The IRA market is the single largest sector of the retirement market, topping defined contribution plan and defined benefit markets assets and the fastest growing one, according to the research firm Cerulli Associates.
IRA assets total $9.2 trillion and they grew at a compounded 9.7% annual rate between 2012 and 2017, representing a “significant opportunity for financial advisors as well as asset managers and account providers,” according to Cerulli.
In two recent retirement reports, Cerulli analysts include several recommendations about how advisors, asset managers and IRA providers can best serve the IRA market.
1. Segment IRA clients by age.
“Age-based segmentation is a useful method to uncover trends among the broad population of IRA owners” and to help determine “the most effective engagement strategy,” such as email, social media or phone call, according to Cerulli.
As of year-end 2017, IRA investors 60 and older accounted for 70% of IRA assets, or nearly $6.5 trillion, and those 50 to 59 accounted for 20% of those assets. That leaves just 10% of assets, or less than $1 trillion, held by investors under age 50.

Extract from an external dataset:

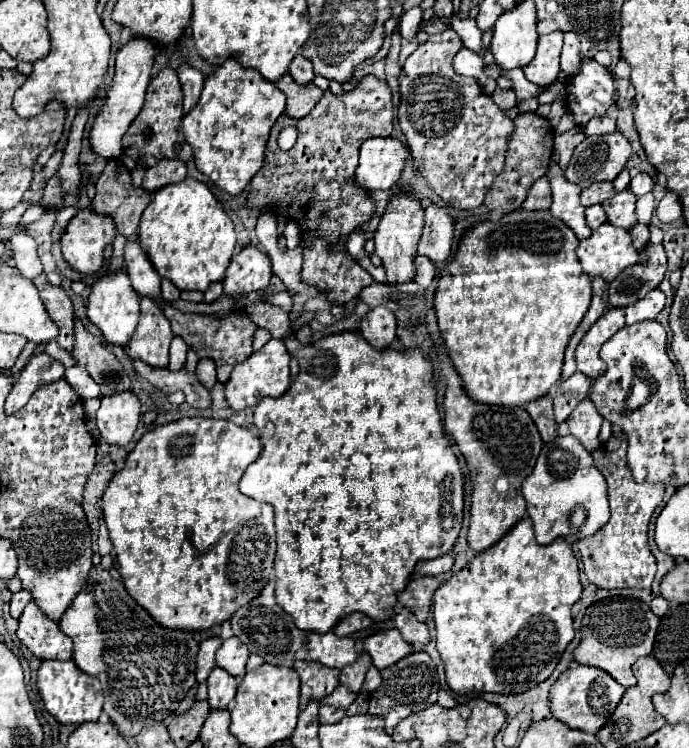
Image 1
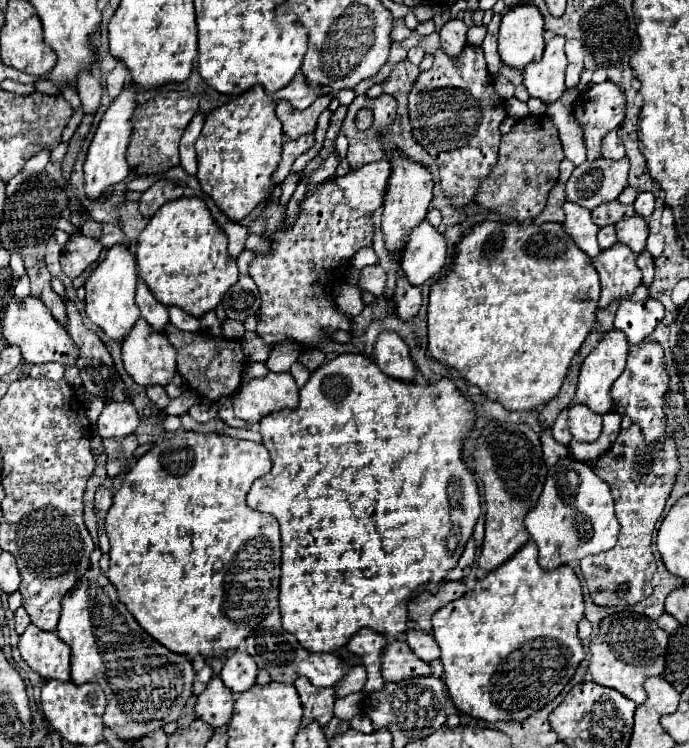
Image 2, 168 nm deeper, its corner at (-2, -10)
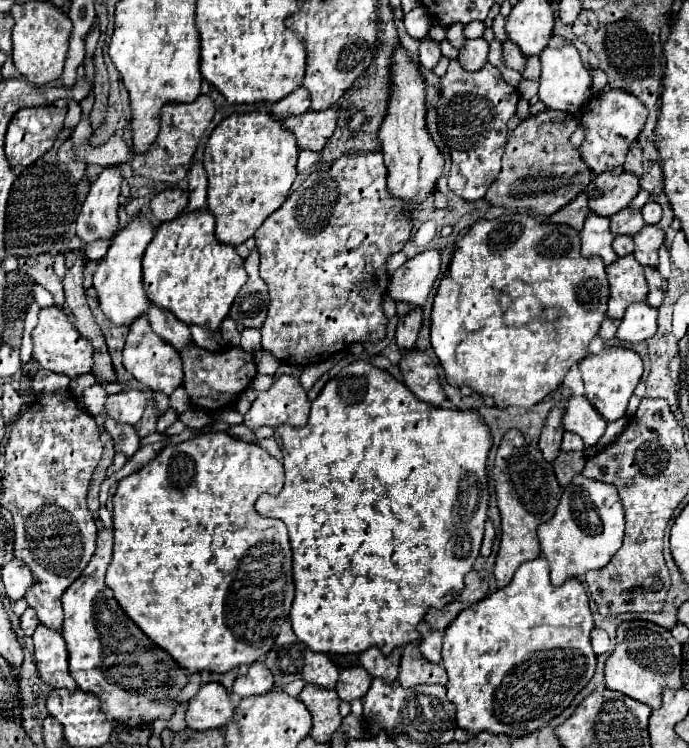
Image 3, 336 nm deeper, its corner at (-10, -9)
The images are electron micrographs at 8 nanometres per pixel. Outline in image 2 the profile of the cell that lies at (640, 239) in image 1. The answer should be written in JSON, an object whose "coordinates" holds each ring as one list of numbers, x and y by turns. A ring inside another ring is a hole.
{"coordinates":[[642,252,642,256,638,256,636,264,642,272,642,284,650,286,652,280,654,280,654,260,652,260,652,256,648,252]]}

One part of that latter demographic, investors under 40, own just 2.7% of IRA assets, but they represents the biggest potential IRA market for advisors and others because unlike boomers, who will be withdrawing funds, these investors will be accumulating and growing assets.

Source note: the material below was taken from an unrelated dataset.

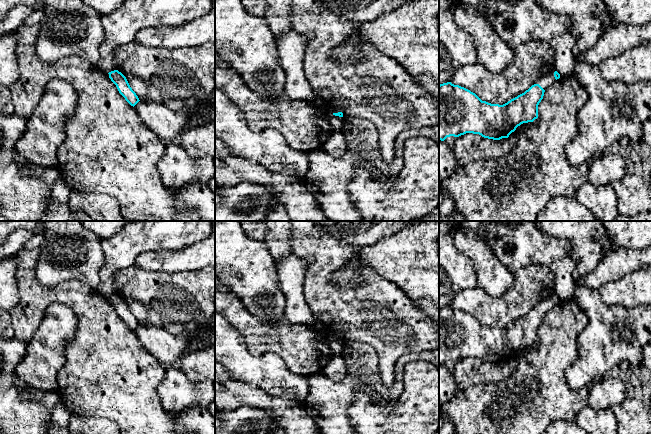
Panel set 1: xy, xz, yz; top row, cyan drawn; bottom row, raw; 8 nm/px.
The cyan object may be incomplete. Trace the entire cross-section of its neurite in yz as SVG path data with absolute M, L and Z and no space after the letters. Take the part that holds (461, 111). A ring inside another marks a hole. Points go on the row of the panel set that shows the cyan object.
M554 70L503 105L482 101L475 93L451 82L440 84L439 140L466 133L493 140L508 138L518 126L538 118L538 105L545 90L559 78Z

“View the small balances of today as the potential large balances of tomorrow,” Cerulli analysts write.
2. Establish relationships with next generation of investors.
Advisors should target these investors not only to expand their client base but also because many young investors will be inheriting the wealth of their parents in the future, feeding into those potential large balances.
Moreover, more than 25% of IRA owners under age 30 and 40% of IRA owners between 30 and 39 who use a financial advisor work with one who has served their parents or other relatives.
One way to retain those younger clients is to connect them with younger advisors in the firm because like most clients, young IRA owners prefer to use an advisor who can relate to their life experience.